Extracted records
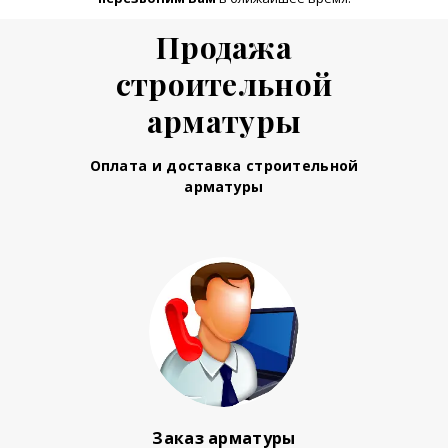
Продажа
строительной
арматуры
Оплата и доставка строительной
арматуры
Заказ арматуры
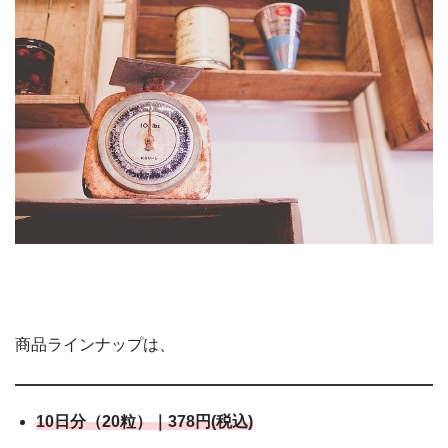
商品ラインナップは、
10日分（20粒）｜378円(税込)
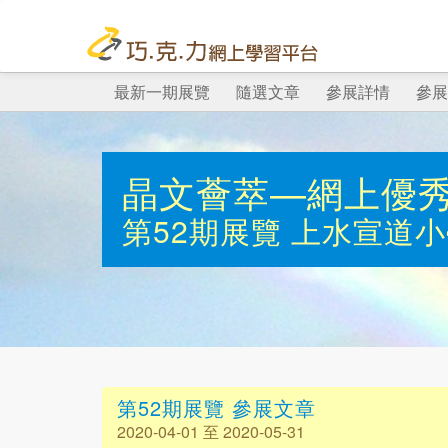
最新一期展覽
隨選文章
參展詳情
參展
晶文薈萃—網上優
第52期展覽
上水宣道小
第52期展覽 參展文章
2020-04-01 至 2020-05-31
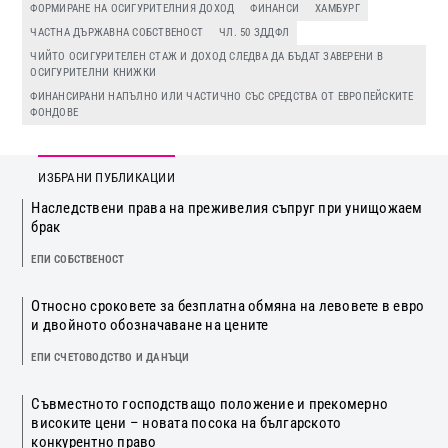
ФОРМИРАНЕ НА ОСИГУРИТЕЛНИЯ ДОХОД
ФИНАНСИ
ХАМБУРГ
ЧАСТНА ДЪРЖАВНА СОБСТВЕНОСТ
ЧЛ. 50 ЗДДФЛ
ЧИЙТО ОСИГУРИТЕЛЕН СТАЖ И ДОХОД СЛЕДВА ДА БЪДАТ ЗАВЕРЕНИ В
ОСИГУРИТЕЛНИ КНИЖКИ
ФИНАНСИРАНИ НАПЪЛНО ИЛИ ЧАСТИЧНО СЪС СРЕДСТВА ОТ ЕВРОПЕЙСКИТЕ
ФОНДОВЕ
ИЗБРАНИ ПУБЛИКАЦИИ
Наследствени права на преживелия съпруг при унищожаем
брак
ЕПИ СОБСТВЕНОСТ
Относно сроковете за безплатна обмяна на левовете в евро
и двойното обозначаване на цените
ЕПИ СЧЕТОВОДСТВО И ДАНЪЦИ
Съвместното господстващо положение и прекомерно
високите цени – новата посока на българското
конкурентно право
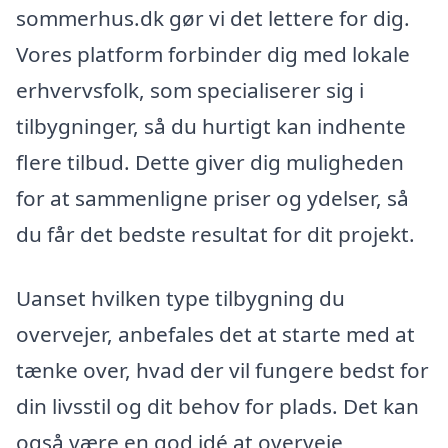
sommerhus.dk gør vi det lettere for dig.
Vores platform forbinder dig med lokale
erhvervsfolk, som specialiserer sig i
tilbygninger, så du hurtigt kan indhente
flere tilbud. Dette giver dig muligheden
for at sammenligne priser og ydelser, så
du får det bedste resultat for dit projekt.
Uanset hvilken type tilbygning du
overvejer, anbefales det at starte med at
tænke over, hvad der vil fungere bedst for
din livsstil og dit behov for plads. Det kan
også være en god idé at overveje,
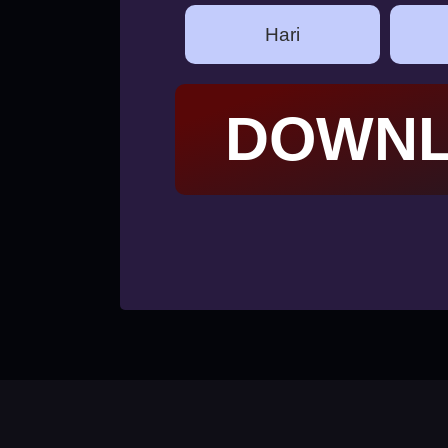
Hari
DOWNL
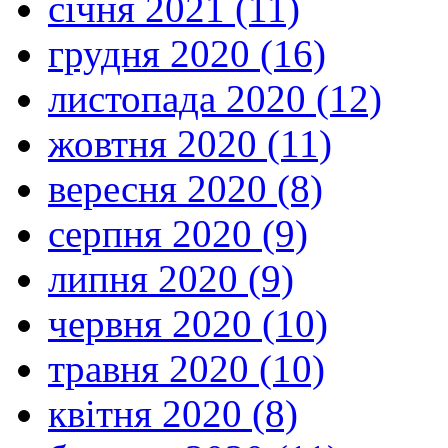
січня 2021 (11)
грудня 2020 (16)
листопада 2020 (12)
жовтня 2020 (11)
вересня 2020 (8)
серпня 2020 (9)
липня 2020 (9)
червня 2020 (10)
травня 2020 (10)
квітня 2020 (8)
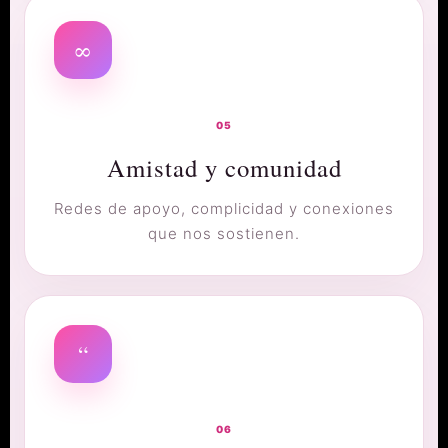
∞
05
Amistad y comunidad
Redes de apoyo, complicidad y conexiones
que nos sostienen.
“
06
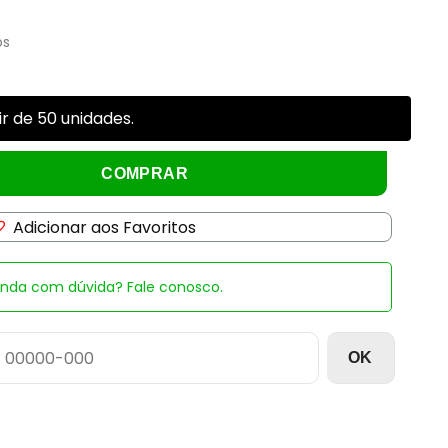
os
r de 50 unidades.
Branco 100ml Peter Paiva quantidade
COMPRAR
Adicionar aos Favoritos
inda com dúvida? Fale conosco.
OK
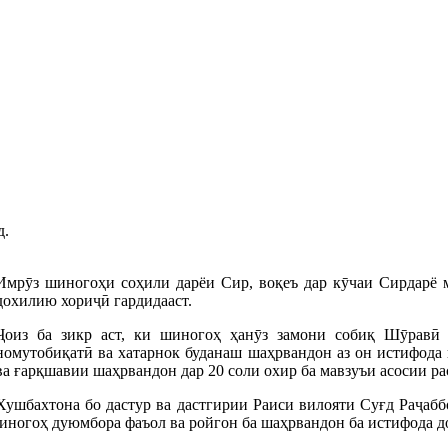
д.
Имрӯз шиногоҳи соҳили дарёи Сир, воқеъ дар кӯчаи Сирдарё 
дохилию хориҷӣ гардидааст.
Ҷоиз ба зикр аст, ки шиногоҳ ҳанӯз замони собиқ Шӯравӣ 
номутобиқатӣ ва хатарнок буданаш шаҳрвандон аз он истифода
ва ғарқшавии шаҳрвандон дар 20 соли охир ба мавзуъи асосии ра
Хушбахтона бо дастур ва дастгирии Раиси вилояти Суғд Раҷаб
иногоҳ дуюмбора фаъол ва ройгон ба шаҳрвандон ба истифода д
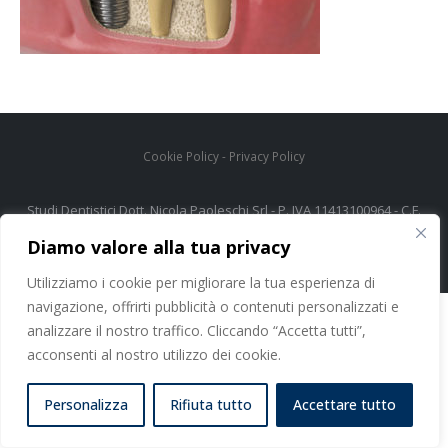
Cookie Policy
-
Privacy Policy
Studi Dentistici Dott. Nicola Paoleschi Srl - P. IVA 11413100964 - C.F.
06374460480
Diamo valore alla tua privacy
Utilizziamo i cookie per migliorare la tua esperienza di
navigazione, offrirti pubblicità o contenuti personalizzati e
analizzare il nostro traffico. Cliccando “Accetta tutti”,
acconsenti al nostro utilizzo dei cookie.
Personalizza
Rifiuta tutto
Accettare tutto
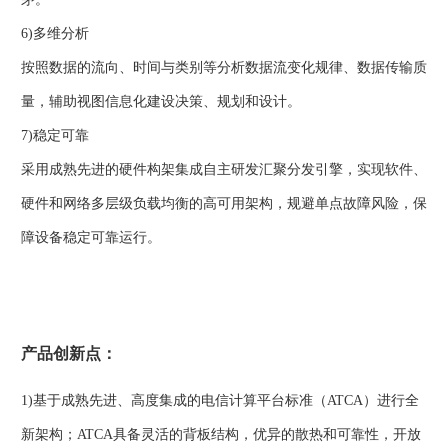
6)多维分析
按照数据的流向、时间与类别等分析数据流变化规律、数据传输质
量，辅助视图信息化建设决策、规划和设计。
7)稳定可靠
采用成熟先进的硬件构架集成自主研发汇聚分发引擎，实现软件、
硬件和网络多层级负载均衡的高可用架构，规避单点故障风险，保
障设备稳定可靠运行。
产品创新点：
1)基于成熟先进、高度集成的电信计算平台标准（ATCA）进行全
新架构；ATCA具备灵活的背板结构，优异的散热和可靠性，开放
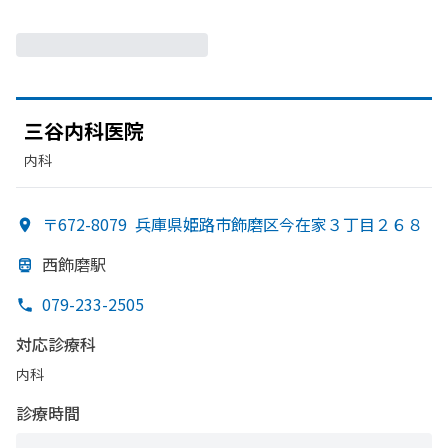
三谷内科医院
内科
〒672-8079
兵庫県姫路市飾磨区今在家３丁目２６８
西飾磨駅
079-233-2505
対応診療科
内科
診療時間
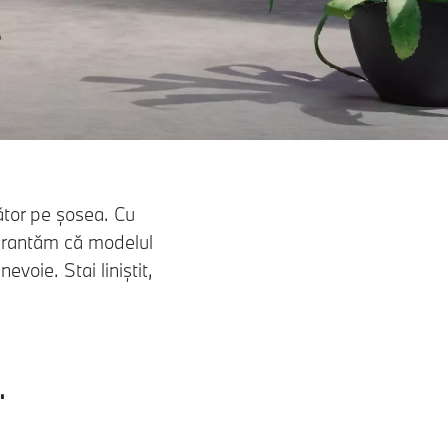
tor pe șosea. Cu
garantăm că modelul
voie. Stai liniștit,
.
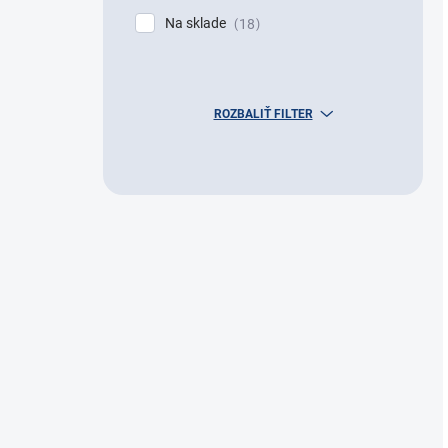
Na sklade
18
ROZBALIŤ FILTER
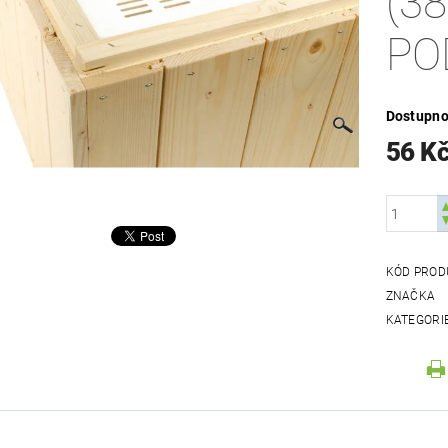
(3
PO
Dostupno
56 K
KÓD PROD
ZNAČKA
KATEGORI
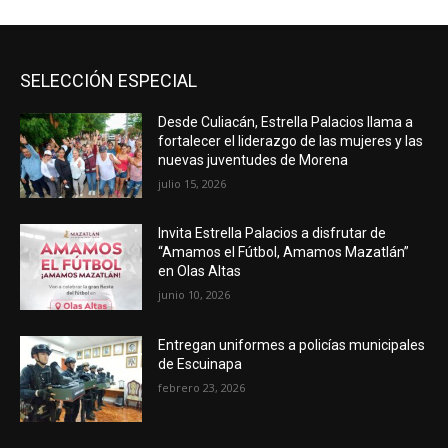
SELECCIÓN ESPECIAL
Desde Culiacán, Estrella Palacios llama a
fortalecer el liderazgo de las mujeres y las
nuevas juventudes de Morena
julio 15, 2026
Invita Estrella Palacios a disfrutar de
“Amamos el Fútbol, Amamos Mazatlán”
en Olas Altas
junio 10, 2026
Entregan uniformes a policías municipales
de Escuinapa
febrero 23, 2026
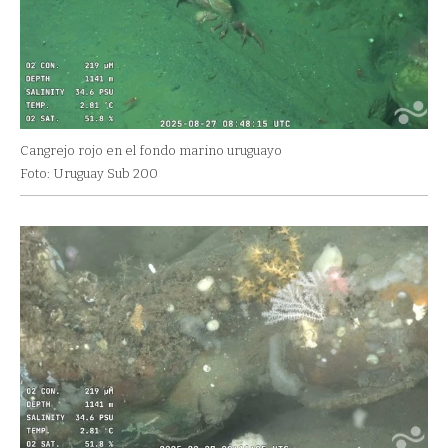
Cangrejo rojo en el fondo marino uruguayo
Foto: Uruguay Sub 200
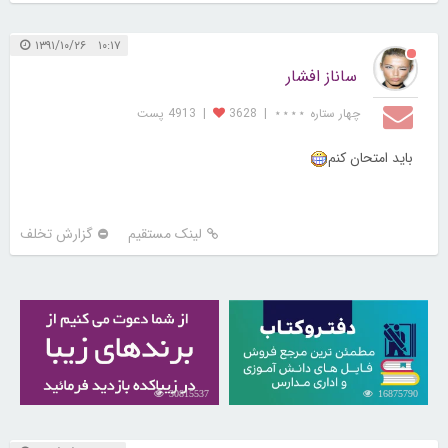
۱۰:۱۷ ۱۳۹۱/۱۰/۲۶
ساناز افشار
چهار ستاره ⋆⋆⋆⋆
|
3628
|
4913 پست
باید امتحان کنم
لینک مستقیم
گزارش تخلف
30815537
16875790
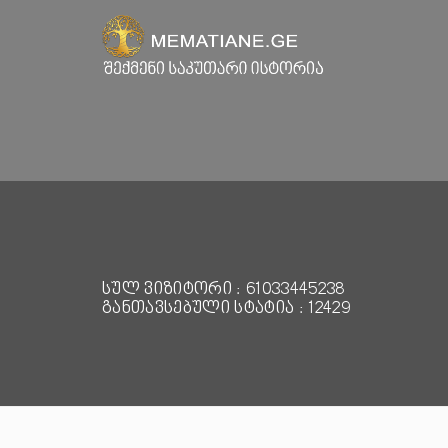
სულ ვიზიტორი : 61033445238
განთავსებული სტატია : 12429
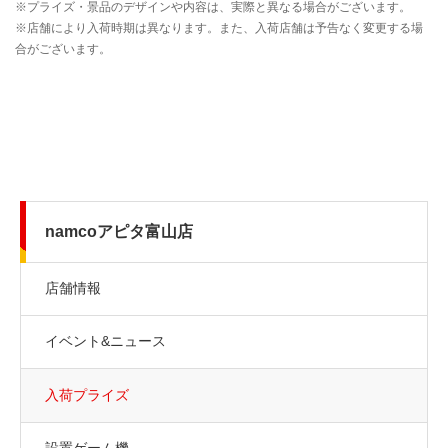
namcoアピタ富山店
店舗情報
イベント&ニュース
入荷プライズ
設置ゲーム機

▶ _Work item_
All entries above should be printed exactly, though without their pictures.

▶ _Expected output_
Продажа
строительной
арматуры
Оплата и доставка строительной
арматуры
Заказ арматуры
商品ラインナップは、
10日分（20粒）｜378円(税込)
最新一期展覽
隨選文章
參展詳情
參展
晶文薈萃—網上優
第52期展覽
上水宣道小
第52期展覽 參展文章
2020-04-01 至 2020-05-31
ФОРМИРАНЕ НА ОСИГУРИТЕЛНИЯ ДОХОД
ФИНАНСИ
ХАМБУРГ
ЧАСТНА ДЪРЖАВНА СОБСТВЕНОСТ
ЧЛ. 50 ЗДДФЛ
ЧИЙТО ОСИГУРИТЕЛЕН СТАЖ И ДОХОД СЛЕДВА ДА БЪДАТ ЗАВЕРЕНИ В
ОСИГУРИТЕЛНИ КНИЖКИ
ФИНАНСИРАНИ НАПЪЛНО ИЛИ ЧАСТИЧНО СЪС СРЕДСТВА ОТ ЕВРОПЕЙСКИТЕ
ФОНДОВЕ
ИЗБРАНИ ПУБЛИКАЦИИ
Наследствени права на преживелия съпруг при унищожаем
брак
ЕПИ СОБСТВЕНОСТ
Относно сроковете за безплатна обмяна на левовете в евро
и двойното обозначаване на цените
ЕПИ СЧЕТОВОДСТВО И ДАНЪЦИ
Съвместното господстващо положение и прекомерно
високите цени – новата посока на българското
конкурентно право
sommerhus.dk gør vi det lettere for dig.
Vores platform forbinder dig med lokale
erhvervsfolk, som specialiserer sig i
tilbygninger, så du hurtigt kan indhente
flere tilbud. Dette giver dig muligheden
for at sammenligne priser og ydelser, så
du får det bedste resultat for dit projekt.
Uanset hvilken type tilbygning du
overvejer, anbefales det at starte med at
tænke over, hvad der vil fungere bedst for
din livsstil og dit behov for plads. Det kan
også være en god idé at overveje,
Hari
DOWNL
січня 2021 (11)
грудня 2020 (16)
листопада 2020 (12)
жовтня 2020 (11)
вересня 2020 (8)
серпня 2020 (9)
липня 2020 (9)
червня 2020 (10)
травня 2020 (10)
квітня 2020 (8)
∞
05
Amistad y comunidad
Redes de apoyo, complicidad y conexiones
que nos sostienen.
“
06
os
r de 50 unidades.
Branco 100ml Peter Paiva quantidade
COMPRAR
Adicionar aos Favoritos
inda com dúvida? Fale conosco.
OK
д.
Имрӯз шиногоҳи соҳили дарёи Сир, воқеъ дар кӯчаи Сирдарё 
дохилию хориҷӣ гардидааст.
Ҷоиз ба зикр аст, ки шиногоҳ ҳанӯз замони собиқ Шӯравӣ 
номутобиқатӣ ва хатарнок буданаш шаҳрвандон аз он истифода
ва ғарқшавии шаҳрвандон дар 20 соли охир ба мавзуъи асосии ра
Хушбахтона бо дастур ва дастгирии Раиси вилояти Суғд Раҷаб
иногоҳ дуюмбора фаъол ва ройгон ба шаҳрвандон ба истифода д
Cookie Policy
-
Privacy Policy
Studi Dentistici Dott. Nicola Paoleschi Srl - P. IVA 11413100964 - C.F.
06374460480
Diamo valore alla tua privacy
Utilizziamo i cookie per migliorare la tua esperienza di
navigazione, offrirti pubblicità o contenuti personalizzati e
analizzare il nostro traffico. Cliccando “Accetta tutti”,
acconsenti al nostro utilizzo dei cookie.
Personalizza
Rifiuta tutto
Accettare tutto
6)多维分析
按照数据的流向、时间与类别等分析数据流变化规律、数据传输质
量，辅助视图信息化建设决策、规划和设计。
7)稳定可靠
采用成熟先进的硬件构架集成自主研发汇聚分发引擎，实现软件、
硬件和网络多层级负载均衡的高可用架构，规避单点故障风险，保
障设备稳定可靠运行。
产品创新点：
1)基于成熟先进、高度集成的电信计算平台标准（ATCA）进行全
新架构；ATCA具备灵活的背板结构，优异的散热和可靠性，开放
三谷内科医院
内科
〒672-8079
兵庫県姫路市飾磨区今在家３丁目２６８
西飾磨駅
079-233-2505
対応診療科
内科
診療時間
tor pe șosea. Cu
garantăm că modelul
voie. Stai liniștit,
.
Na sklade
18
ROZBALIŤ FILTER
(3
PO
Dostupno
56 K
KÓD PROD
ZNAČKA
KATEGORI
SELECCIÓN ESPECIAL
Desde Culiacán, Estrella Palacios llama a
fortalecer el liderazgo de las mujeres y las
nuevas juventudes de Morena
julio 15, 2026
Invita Estrella Palacios a disfrutar de
“Amamos el Fútbol, Amamos Mazatlán”
en Olas Altas
junio 10, 2026
Entregan uniformes a policías municipales
de Escuinapa
febrero 23, 2026
Cangrejo rojo en el fondo marino uruguayo
Foto: Uruguay Sub 200
۱۰:۱۷ ۱۳۹۱/۱۰/۲۶
ساناز افشار
چهار ستاره ⋆⋆⋆⋆
|
3628
|
4913 پست
باید امتحان کنم
لینک مستقیم
گزارش تخلف
30815537
16875790
სულ ვიზიტორი : 61033445238
განთავსებული სტატია : 12429
namcoアピタ富山店
店舗情報
イベント&ニュース
入荷プライズ
設置ゲーム機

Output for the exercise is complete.